Lodge staff trained to handle emergencies
A devastating blaze at a Quebec seniors facility shows how deadly fires can be.
Ten people are confirmed dead and another 22 people are missing and presumed dead in L’Isle-Verte, Que. Crews are still digging through the rubble and ice at the scene of the tragedy.
In Red Deer, a local operator is confident that the training his staff is given and the response local emergency services personnel can provide can keep seniors safe.
Piper Creek Foundation executive director Geoff Olson said his organization does 10 fire drills per lodge each year.
“We do a lot of work with the residents on fire evacuation,” said Olson. “The residents know what our expectations are of them in an emergency, but even more so the staff are well trained to handle an emergency.”
Older lodges operated by Piper Creek do not have sprinkler systems throughout.
However, newer wings like that built at the Pines Lodge in 2005 do have sprinkler systems.
“We’re pretty lucky in Red Deer,” said Olson. “The response time to our lodges by emergency services is really minimal. Any time we’ve had to have an ambulance or even a fire truck stop by, even for a false alarm, the lag time is absolutely minimal. The fire is not going to get very far before those folks are onsite.”
Olson said they work closely with Red Deer Emergency Services.
All seniors care facilities built in recent years must have sprinkler systems. Since 1990, the province has required any new residence taller than four storeys to have a sprinkler system.
“Our (Red Deer) newer construction, by newer I mean in the last 10 to 15 years, retirement homes are fully sprinklered and fully fire-alarmed,” said Wes Van Bavel, Red Deer Emergency Services fire prevention officer.
Van Bavel separates seniors care facilities into residential or retirement and nursing homes. He said the residential or retirement homes generally have more able-bodied occupants and their evacuation procedures differ.
“They’re designed that people are expected to get out,” said Van Bavel. “We do have a few nursing homes that are protected properly and they are designed that you would move people horizontally from one area of the building to the other. Typically there would be a fire wall or some type of substantial separation, where we realize it is going to be difficult for people on oxygen or in beds, walkers or wheelchairs to evacuate.”
He also said staff at these buildings are trained as per the Alberta fire code in their respective fire safety plans. They are trained to move people to a different part of the building, isolating the fire and getting firefighters on scene.
“What we’re doing is compartmentalizing the fire to one area, getting people away and protecting them,” said Van Bavel. “The sprinkler system would usually control the fire, or minimize it until we get there and deal with it.”

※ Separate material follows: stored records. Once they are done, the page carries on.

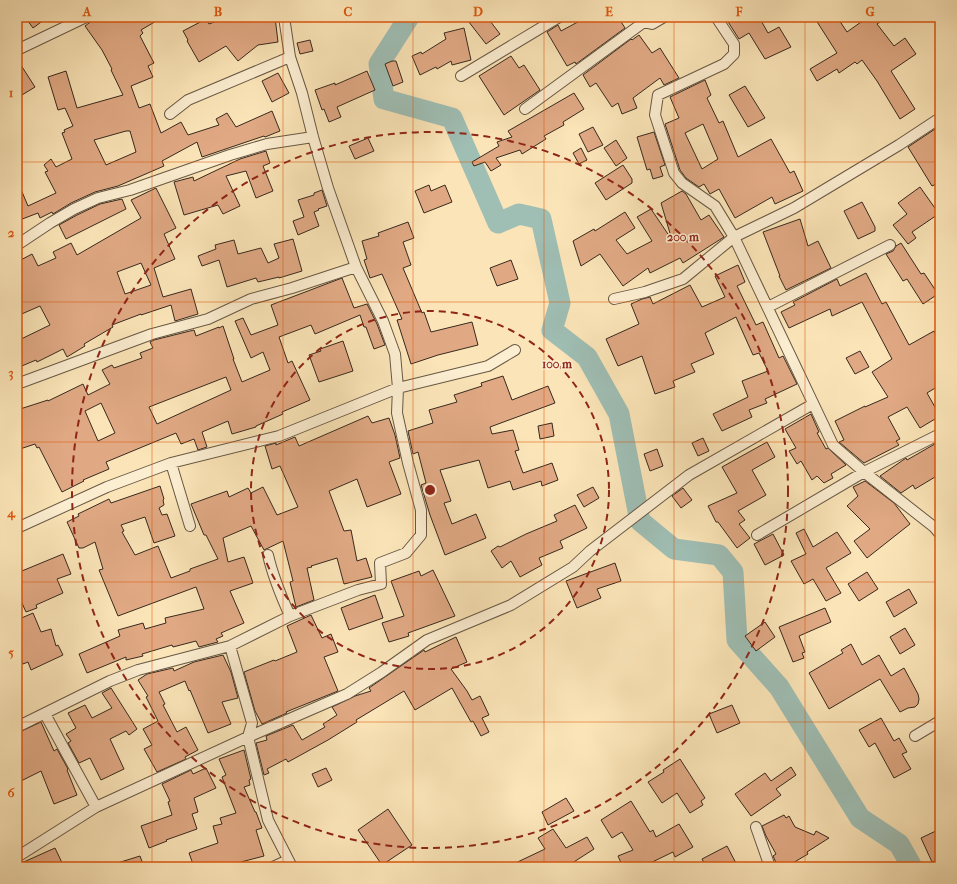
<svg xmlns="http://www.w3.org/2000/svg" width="957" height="884" font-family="'IM FELL French Canon',serif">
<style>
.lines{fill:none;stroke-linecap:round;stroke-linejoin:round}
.river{stroke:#9fbeb4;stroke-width:21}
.building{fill:#e0a984;stroke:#37291e;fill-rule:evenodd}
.minor-casing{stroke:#685844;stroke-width:12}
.minor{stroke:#fceed1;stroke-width:10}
.grid{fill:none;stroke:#df570d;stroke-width:1;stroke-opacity:0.55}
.ring{fill:none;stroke:#8f2418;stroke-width:2;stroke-dasharray:7 5}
.centre{fill:#8f2418;stroke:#fceed1;stroke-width:2}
.ring-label{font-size:12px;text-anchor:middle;font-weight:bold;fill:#8f2418;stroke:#fceed1;stroke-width:3;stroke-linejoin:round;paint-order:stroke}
.neatline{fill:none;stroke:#df570d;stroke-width:1.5}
.grid-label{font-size:13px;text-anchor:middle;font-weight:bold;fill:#df570d}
</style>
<rect width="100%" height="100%" fill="#fbe5b8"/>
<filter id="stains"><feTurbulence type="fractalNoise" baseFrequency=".005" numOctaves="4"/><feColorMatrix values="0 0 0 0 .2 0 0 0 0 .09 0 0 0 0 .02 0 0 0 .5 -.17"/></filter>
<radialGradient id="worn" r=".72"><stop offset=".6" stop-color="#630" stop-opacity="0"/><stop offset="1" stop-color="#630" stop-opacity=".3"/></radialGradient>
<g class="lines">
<!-- river -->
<path class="river" d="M409,17L379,64L384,99L452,118L498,223L519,214L541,219L560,303L552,330L587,357L619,414L640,521L674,549L719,555L733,572L737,640L779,687L860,818L899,844L912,867"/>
</g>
<!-- building -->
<path class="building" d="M25,17H48L33,28Z
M97,17H163L141,30L143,33L140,36L154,63L148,66L153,77L131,86L139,108L150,104L161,133L181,122L188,135L219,125L216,119L227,113L236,127L272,111L280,131L265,137L264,136L202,157L197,142L162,161L164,166L118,186L95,192L71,203L53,214L52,212L40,218L38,213L17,221V180L28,206L56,193L45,172L48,171L44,165L51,159L56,167L72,159L62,133L65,132L64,130L73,126L65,108L58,110L48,77L66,71L77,108L123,95L111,70L112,69L102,50L85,26ZM126,131H130L136,152L106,165L94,140Z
M227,17H275L278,42L258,45L238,61L226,46L199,62L187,41L188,40L183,31L206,19L209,24Z
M465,17H487L500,34L486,44Z
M587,17H618L625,28L576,64L575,62L567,66L547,32L558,25L561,31Z
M725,17H759L768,33L779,27L791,47L765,59L749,33L739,39Z
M814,17H837L847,32L868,17H887L877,24L894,46L905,38L916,54L891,71L915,109L900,119L877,81L862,60L857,64L855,62L839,73L837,69L817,81L810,69L837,53Z
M464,28L471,60L452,65L451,61L437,69L436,67L420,75L412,56L421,52L422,54L446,39L444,33Z
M639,35L652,53L660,48L679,78L664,85L660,78L633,98L637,108L622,114L618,103L612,107L596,83L590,87L583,75L631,39L632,40Z
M310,40L313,51L300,54L297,43Z
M511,56L519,68L524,65L540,90L504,115L479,76Z
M17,59L35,87L17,98Z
M392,61H396L403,82L393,86L385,64Z
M367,71L375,90L337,107L341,117L329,122L324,109L322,110L315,90L335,83V85Z
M278,73L289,93L272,102L262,81Z
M705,80L711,95L707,98L719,123L723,121L738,157L771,139L790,173L794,171L803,191L775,204L772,197L735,218L719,189L710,194L704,184L699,187L686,178L680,170L665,124L679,118L670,97ZM703,124L718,159L702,169L685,133Z
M745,86L765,118L748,127L729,95Z
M574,93L584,109L563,122L564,125L544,136L546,139L522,154L520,150L496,158L501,165L491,171L485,162L474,166L472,162L499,146L497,142L512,137L508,131Z
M593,127L603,145L588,152L579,134Z
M935,129L940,138V182L932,186L908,147Z
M654,132L665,165L660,167L663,176L653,179L650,169L647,170L637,137Z
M368,138L374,151L355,159L349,146Z
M616,140L627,158L616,166L604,148Z
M581,148L587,160L579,164L573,153Z
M266,151L270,163L263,166L273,191L256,198L246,171L226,176L240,206L223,214L218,205L184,215L174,182L193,177L194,181L240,159Z
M623,165L632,179V183L606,200L595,183Z
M429,185L431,191L445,185L452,202L424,213L415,191Z
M920,187L937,211L935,213L937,215L912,232L916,238L908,244L893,225L907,214L898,203Z
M156,188L176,228L164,234L175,259L154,268L163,297L191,289L198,314L175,321L171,305L141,315V314L112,325L113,327L84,344L85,346L67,357L63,349L37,362L36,360L17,368V341L50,325L40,306L17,316V262L32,254L38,266L56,258L53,252L71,243L77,255L141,218L131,200ZM141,263L151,285L125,294L117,272Z
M322,190L327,206L318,209L319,210L314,212L319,226L298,235L293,221L304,217L298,200L314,195V193Z
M682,191L686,194L701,220L709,215L724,237L683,263L680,258L650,273L648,268L623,286L600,254L581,266L573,241L594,229L595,231L625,212L635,228L616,240L627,254L652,241L637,217L651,209L672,240L661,203Z
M122,199L126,209L66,239L59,225L77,215L100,204Z
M862,202L875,227V231L858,239L844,211Z
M800,219L808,246L818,241L831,268L786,290L779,276H780L763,232Z
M408,222L414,238L403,242L411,265L403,268L422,313L424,312L431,332L472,322L478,345L438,355L411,364L397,320L402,319L382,274L370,278L364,260L367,259L362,241L379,236L378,233Z
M293,239L302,271L279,278V277L258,282L256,278L227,287L219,260L202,266L198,256L216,249L215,245L234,240L238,254L261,248L268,263L279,258L274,244Z
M901,243L921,274L924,273L938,294L923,304L907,279L903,281L886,254L893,251L896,246Z
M511,260L518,279L497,286L490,268Z
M738,265L745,282L737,286L756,325L763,322L779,358L783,356L797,384L765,399L767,403L749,410L752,417L722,431L713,414L748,397L742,381L768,371L759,353L753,355L736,317L705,333L714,354L691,364L695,372L673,381L675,387L655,394L642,356L618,366L606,339L639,324L631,304L642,299L650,297L653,304L690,285L702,307L725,297L715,276Z
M866,273L882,304L886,302L909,345L934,331L940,343V385L927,393L940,416L920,428L907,407L888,417L900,439L896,441L899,445L864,463L839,442L844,440L835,421L865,406V407L888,397L872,372L892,359L862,302L832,316L830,309L789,328L781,312L795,305L793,302L837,279L840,286Z
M342,278L354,308L367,304L377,324L385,345L374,349L366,327H364L360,315L315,334L311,325L279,337L288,363L292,361L310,400L282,412L283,414L256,426V427L232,434L228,421L202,432L207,447L198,450L194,439L181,444L176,433L106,462L109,469L83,480L84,481L62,492L39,447L37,448L35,444L17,450V410L48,400V401L83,384L88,395L110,384L102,370L112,365L114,368L142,358L140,353L153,348L150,342L154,340L194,330L196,336L219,327V328L223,326L234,359H233L242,382L270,370L263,352L251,358L235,321L243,318L251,335L278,325L271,305ZM226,377L231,390L157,424L149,407ZM101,403L115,433L98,441L85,411Z
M343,341L353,371L319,382L309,355L321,351L320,349Z
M860,351L869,367L855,374L846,358Z
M503,376L512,400L548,386L555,403L490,427L492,434L513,430L519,450L515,451L523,473L552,463L558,480L542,486L541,481L513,490L510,481L488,488L479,460L440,470L451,501L444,503L452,524L476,514L486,538L445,555L430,515L421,485L426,483L418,452L413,454L408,431L433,423L429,410L457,402L454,395L482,386L481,383Z
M811,414L819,432L817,433L826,449L828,448L846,465L831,474L833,478L824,483L817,476L812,480L801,461L797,464L789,451L796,448L785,429Z
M368,416L372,423L389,418L395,435L400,458L389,462L401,494L367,507L357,479L329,491L344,531L351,530L357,561L366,558L372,577L344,584L337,558L311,566L312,567L307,568L314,600L296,607L290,582L293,581L283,541L264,550L251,526L223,538L228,562L244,557L253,583L230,591L244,623L221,633L223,636L216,639L218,642L199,647L196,641L173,647L172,645L142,654L143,656L126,660V657L87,673L79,654L120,636L118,630L143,623L145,629L166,623L165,618L204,609L196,587L118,616L99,570L103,569L95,542L83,548H79L67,522L79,516L78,514L109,499L111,503L160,486L164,499L163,500L164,505L159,508L162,515L167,514L175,536L154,543L145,517L121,525L124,531L122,532L135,555L158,546L171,578L190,571V569L218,559L206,535H204L191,504L227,491L229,497L248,488L251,493L263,487L277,515L298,507L280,466L272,469L265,446L276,443V445L295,437L299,446Z
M552,423L554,436L540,439L538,426Z
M703,438L709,451L698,456L692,443Z
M940,441V474L915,489L913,485L901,493L880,476L906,458L907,460Z
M767,442L775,457L752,470L766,495L738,511L745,520L739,524L750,538L737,548L718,522H716L708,506L737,493L722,467Z
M657,449L663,466L650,471L644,454Z
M865,481L894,503L910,524L867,558L854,541L870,529L847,506L858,496L853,487Z
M593,487L599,498L584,507L577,495Z
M683,488L692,500L681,508L672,496Z
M575,505L587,528L560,541L563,548L539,558L542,565L520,577L511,561L502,568L491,551L498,546L500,547L526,534L557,521L554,515Z
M804,529L813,547L837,532L851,553L826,568L841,593L826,601L813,579L804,584L791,561L806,554L796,533Z
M773,534L784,555L765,565L754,544Z
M63,554L71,574L57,579L63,593L36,605L37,608L26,612L17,592V573Z
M615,563L621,581L597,589L601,598L577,608L566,581Z
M433,570L455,616L408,633L409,636L389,642L382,623L404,616L391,581L419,571L421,576Z
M867,572L878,589L859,601L848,584Z
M909,589L917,603L894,617L886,602Z
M375,595L383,618L349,630L341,608Z
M825,608L831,622L799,636L805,652L802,653L804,658L793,662L779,627Z
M33,613L41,632L51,629L56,646L58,645L63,655L31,670L28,662L23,664L17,652V620Z
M311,615L322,638L331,634L338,652L324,657L338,691L286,712L287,713L262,724L255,711L244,672L274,660L275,661L297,652L287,626Z
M765,622L775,637L756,651L745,636Z
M905,628L915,645L900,654L890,637Z
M456,637L467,662L451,669L467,691L472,700L480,696L489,715L482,718L489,732L481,736L473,721L471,722L452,688L415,710L404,691L356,720L357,722L328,740L288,762L286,759L267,769L269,773L264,775L256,743L267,740L266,736L293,725L302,740L325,727L323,724L337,715L332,707L355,696L371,691L369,688L424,650L425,652Z
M851,644L862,665L879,655L891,676L904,668L918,694L919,699L918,704L915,707L908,708L900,712L880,679L829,709L809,673L843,653L841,650Z
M223,655L231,672L238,698L222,702L231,724L208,733L190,690L189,691L185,681L159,692L165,704L163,705L177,732L186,727L198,750L185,757L186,759L157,772L144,749L152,745L143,729L158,721L146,697L148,696L138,680L147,674L173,668L174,671L194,662Z
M111,688L137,729L129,735L126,731L110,739L124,769L101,780L90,758L79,763L68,743L71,741L66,734L76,728L68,713L85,705L92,718L112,708L102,693Z
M732,705L740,723L717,733L709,714Z
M881,718L894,741L899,738L907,752L902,754L911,769L894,778L875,743L869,747L859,730Z
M41,722L54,751L57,749L68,769L67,770L77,795L54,804L41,771L21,781L17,772V733Z
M244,750L251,779L249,780L250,785L244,787L255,812H256L262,828L256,830L264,856L241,862L242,867H194L189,853L218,843L213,826L222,824L220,818L236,813L222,777L226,775L219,759Z
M680,759L705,798L701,801L703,805L690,813L677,793L662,803L648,782L664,772L663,770Z
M791,767L796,775L776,789L781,795L751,816L735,794L765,773L771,781Z
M206,768L216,788L194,798L198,812L192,814L197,829L166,840L167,841L149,848L141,826L172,815L168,802L170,801L162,784L191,770L193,774Z
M326,768L332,780L318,787L312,774Z
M566,798L574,811L548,825L542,812Z
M631,801L650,832L653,830L656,837L679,824L693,847L675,857L673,852L642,867H623L618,856L633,850L622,832L612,838L601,820Z
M388,809L412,845L382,865L358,830Z
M784,815L786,818L789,816L795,827L814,835L816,831L829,838L807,852L808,854L786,867H778L773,856L776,854L766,836L762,826Z
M553,829L566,848L587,837L594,849L566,867H507L545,849L538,838Z
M940,829V859L932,862L921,838Z
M727,846L738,867H706L702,859Z
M55,848L64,867H17V865Z
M140,856L144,867H111V865Z"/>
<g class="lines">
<defs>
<path id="minor" d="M284,17L290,57L302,93L313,137L328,188L356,267L383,321L395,354L398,388L397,413L408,463L421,510V535L406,553L380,563L381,584L358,590L290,616
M637,17L644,22L652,24L664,17
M716,17L734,44V54L724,64L658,95L655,115L674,173L682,183L715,206L734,237L833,445L864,472L934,527L940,534
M17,50L86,17
M461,76L559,17
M525,109L644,22
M170,114L188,100L290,57
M17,245L50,223L74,209L98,198L130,190L230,155L267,144L313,137
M614,299L645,292L683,279L734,237L794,208L899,145L940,118
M768,307L890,245
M17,384L152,334L208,319L251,299L292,288L356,267
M171,463L190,526
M17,528L107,487L171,463L279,436L398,388L488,366L515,350
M757,535L864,472L940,434
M230,646L252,723L248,737L268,820L292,867
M45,714L96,807
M17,727L110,681L138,670L230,646L290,616C281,596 273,577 268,555
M915,736L940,721
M756,827L770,867
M17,857L96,807L248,737L347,694L382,672L427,640L511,605L573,567L590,551L689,475L813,404
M273,867L288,860"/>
</defs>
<!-- minor casing -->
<use href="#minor" class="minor-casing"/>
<!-- minor -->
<use href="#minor" class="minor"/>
</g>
<!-- grid -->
<path class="grid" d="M152,17V867M283,17V867M413,17V867M544,17V867M674,17V867M805,17V867M17,162H940M17,302H940M17,442H940M17,582H940M17,722H940"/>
<!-- distance rings -->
<g class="ring">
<circle cx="430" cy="490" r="179"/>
<circle cx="430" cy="490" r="358"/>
</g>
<circle cx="430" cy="490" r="6" class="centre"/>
<g class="ring-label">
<text x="683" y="241">200 m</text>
<text x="557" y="368">100 m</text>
</g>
<!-- margin -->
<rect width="957" height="884" fill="none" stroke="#fbe5b8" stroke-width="44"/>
<rect x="22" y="22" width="913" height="840" class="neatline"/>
<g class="grid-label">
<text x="87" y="16">A</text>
<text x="218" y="16">B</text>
<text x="348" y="16">C</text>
<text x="478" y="16">D</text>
<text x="609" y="16">E</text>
<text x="739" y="16">F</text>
<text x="870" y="16">G</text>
<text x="11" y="97">1</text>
<text x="11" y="237">2</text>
<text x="11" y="377">3</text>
<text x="11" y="517">4</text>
<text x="11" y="657">5</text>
<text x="11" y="797">6</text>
</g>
<rect width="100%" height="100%" filter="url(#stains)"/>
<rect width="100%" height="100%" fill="url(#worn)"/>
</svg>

Retirement homes are not designed for occupants to stay in their rooms and wait for the fire department to protect them in place.
“There’s a problem in some of these homes where people are instructed to stay in place and told the fire department will come and assess and evacuate you from the building if they think they need to,” said Van Bavel.
“That’s wrong and I have seen that in a number of retirement homes. These are set up as apartment buildings, they’re not designed for people to be protected in place, they have to get out. We see people aging and disabilities develop and rather than moving to a proper nursing home or care facility, a place that is better designed to protect people in place, they stay in these apartments and bring the health care they need in.”
This means there is the potential for a risk of people not getting up and leaving, or unable to get up and leave in an emergency.
Van Bavel said they do annual fire inspections on all retirement and nursing homes and they offer fire awareness and evacuation training to staff and tenants at these homes as well.